Today, Hoare-style monitors are taught for program correctness and the mathematics of programming. Because they immediately give up the lock and CPU to the waiter, they give strict guarantees for the state of the critical section.

Mesa-style monitors are used by the POSIX library for the pthread_cond_wait(), pthread_cond_signal(), and pthread_cond_broadcast() functions.8 So Mesa monitors are used in actual operating systems today!

Sources & Notes

  1. The paper itself, Experience with Processes and Monitors in Mesa  2 3 4

  2. Wikipedia article on the Xerox Star 

  3. MIT concurrency reading for the Software Construction class 

  4. Admittedly, I don’t think any critical section data would be modified by the page fault handler. 

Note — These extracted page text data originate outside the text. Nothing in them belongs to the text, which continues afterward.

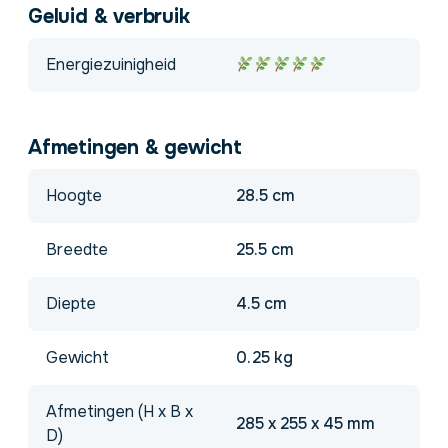
Geluid & verbruik
Energiezuinigheid
Afmetingen & gewicht
Hoogte
28.5 cm
Breedte
25.5 cm
Diepte
4.5 cm
Gewicht
0.25 kg
Afmetingen (H x B x
285 x 255 x 45 mm
D)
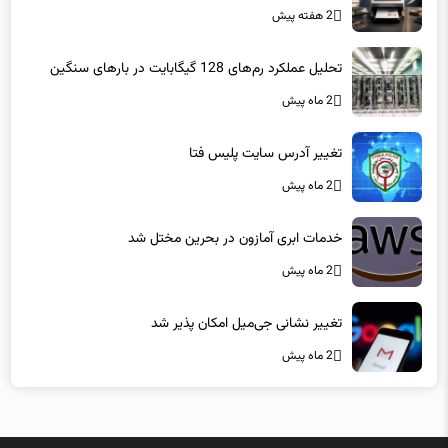
تحلیل عملکرد رم‌های 128 گیگابایت در بارهای سنگین
2 ماه پیش
تغییر آدرس سایت پلیس فتا
2 ماه پیش
خدمات ابری آمازون در بحرین مختل شد
2 ماه پیش
تغییر نشانی جی‌میل امکان پذیر شد
2 ماه پیش
میزبانی در
هاست لاراول
فاماسرور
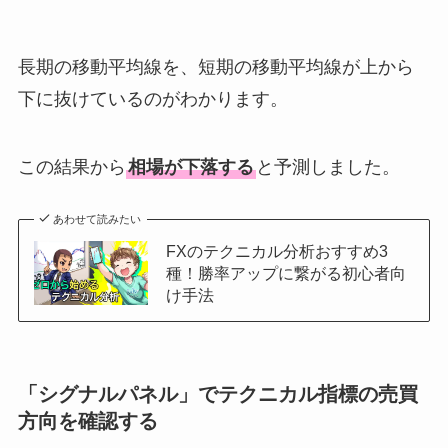
長期の移動平均線を、短期の移動平均線が上から
下に抜けているのがわかります。
この結果から
相場が下落する
と予測しました。
あわせて読みたい
FXのテクニカル分析おすすめ3
種！勝率アップに繋がる初心者向
け手法
「
シグナルパネル」でテクニカル指標の売買
方向を確認する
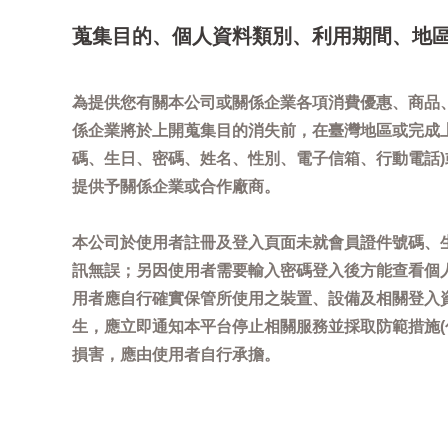
蒐集目的、個人資料類別、利用期間、地
為提供您有關本公司或關係企業各項消費優惠、商品
係企業將於上開蒐集目的消失前，在臺灣地區或完成
碼、生日、密碼、姓名、性別、電子信箱、行動電話
提供予關係企業或合作廠商。
本公司於使用者註冊及登入頁面未就會員證件號碼、
訊無誤；另因使用者需要輸入密碼登入後方能查看個
用者應自行確實保管所使用之裝置、設備及相關登入
生，應立即通知本平台停止相關服務並採取防範措施
損害，應由使用者自行承擔。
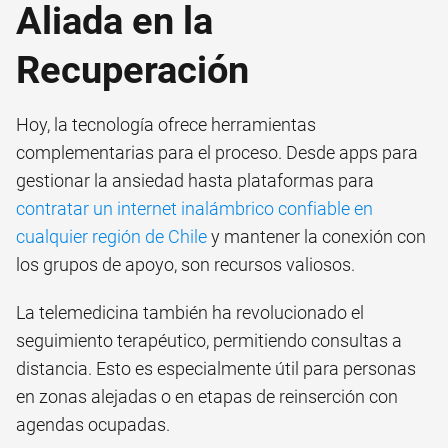
Aliada en la
Recuperación
Hoy, la tecnología ofrece herramientas
complementarias para el proceso. Desde apps para
gestionar la ansiedad hasta plataformas para
contratar un internet inalámbrico confiable en
cualquier región de Chile
y mantener la conexión con
los grupos de apoyo, son recursos valiosos.
La telemedicina también ha revolucionado el
seguimiento terapéutico, permitiendo consultas a
distancia. Esto es especialmente útil para personas
en zonas alejadas o en etapas de reinserción con
agendas ocupadas.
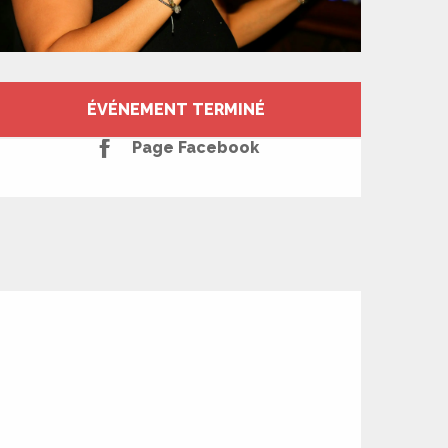
Ouverture et coord
ÉVÉNEMENT TERMINÉ
Page Facebook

  5. Adapted from Cornell notes on Mesa-style monitors 

  6. UC San Diego graphs of monitor semantics and Wikipedia article on monitors 

  7. Check out Robert Lee Rappaport’s thesis paper, pages 33-34 of file (34-35 of the paper). 

  8. See section “Condition Wait Semantics” of the Linux man page for pthread_cond_wait(3) on die.net. Since the invariants aren’t guaranteed as soon as the condition wait returns, this implies that the POSIX mutex is a Mesa-style monitor.